▶ _TASKS FOR THIS EXERCISE_
(1) Retype everything in the post on Facebook Beacon from "Earlier this week, I" down to "turned it off.".
(2) Answer these questions using the post on Facebook Beacon.
(a) At which firm is Charlene Li a Principal Analyst?
(b) What item did Li buy earlier that week?
(c) What is David Treadwell's position?

November 27, 2007
@ 04:00 AM

Recently I’ve read a number of negative posts about the Facebook Beacon which highlight how easy it is for a company to completely misjudge the privacy implications and ramifications of certain features in social software applications.

Charlene Li, a Principal Analyst at Forrester Research who specializing in social software trends and marketing, writes in her blog post Close encounter with Facebook Beacon  

I put a lot of trust in sites like Facebook to do the right thing when it comes to privacy. After all, the only stuff that gets out into the public is the stuff that I actually put in. Until now.

Earlier this week, I bought a coffee table on When I next logged into Facebook and saw this at the top of my newsfeed:

I was pretty surprised to see this, because I received no notification while I was on that they had the Facebook Beacon installed on the site. If they had, I would have turned it off.

I used my personal email address to buy the coffee table, so I was puzzled why and how this "personal" activity was being associated with my "public" Facebook profile.

David Treadwell, a corporate vice president of Windows Live, writes in his blog post entitled Blockbuster, you're fired

Yesterday evening, I decided to add a few movies to my Blockbuster queue. Upon adding movies, I was surprised to see toasts from Facebook showing up on the Blockbuster site indicating that something was being added to my Facebook news feed. When I finished adding movies, I went to Facebook to see what was going on. I was then quite surprised to learn that Blockbuster and Facebook were conspiring to broadcast my movie selections to my Facebook friends.

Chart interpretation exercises
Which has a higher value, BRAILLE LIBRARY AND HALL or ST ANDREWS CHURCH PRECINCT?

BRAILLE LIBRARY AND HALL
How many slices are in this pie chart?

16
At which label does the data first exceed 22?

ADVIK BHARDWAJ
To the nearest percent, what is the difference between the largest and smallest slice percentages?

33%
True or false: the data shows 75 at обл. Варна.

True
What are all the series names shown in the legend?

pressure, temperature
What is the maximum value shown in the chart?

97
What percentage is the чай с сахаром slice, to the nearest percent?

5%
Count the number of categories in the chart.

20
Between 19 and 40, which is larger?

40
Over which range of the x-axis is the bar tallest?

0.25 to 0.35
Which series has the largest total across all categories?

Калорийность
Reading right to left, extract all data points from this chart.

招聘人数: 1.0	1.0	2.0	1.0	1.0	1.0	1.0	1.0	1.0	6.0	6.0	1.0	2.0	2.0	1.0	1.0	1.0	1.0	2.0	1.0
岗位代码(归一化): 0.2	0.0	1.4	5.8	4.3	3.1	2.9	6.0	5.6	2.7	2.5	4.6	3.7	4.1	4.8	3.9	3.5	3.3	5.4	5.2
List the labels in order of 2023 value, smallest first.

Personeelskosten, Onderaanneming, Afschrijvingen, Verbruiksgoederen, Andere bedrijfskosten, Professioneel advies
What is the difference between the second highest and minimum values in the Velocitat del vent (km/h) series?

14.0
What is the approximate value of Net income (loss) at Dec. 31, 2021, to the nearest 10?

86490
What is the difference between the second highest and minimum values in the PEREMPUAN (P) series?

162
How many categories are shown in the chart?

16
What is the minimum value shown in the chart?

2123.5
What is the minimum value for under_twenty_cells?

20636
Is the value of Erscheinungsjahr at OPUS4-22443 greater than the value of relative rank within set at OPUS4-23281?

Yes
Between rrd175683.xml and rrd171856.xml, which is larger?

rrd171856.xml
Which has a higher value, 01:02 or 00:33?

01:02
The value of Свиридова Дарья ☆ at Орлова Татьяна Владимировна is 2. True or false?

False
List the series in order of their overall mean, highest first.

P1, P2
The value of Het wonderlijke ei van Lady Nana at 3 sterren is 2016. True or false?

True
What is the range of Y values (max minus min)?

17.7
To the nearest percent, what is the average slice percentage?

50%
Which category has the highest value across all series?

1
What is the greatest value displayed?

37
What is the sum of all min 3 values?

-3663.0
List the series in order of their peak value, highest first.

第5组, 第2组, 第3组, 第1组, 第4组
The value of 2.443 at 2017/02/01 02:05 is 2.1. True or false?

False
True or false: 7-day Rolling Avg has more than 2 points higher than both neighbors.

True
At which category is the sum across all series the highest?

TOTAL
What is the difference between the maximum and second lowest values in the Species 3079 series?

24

▶ _ANSWERS_
(1)
Earlier this week, I bought a coffee table on When I next logged into Facebook and saw this at the top of my newsfeed:

I was pretty surprised to see this, because I received no notification while I was on that they had the Facebook Beacon installed on the site. If they had, I would have turned it off.

(2)
(a) Forrester Research
(b) A coffee table
(c) Corporate vice president of Windows Live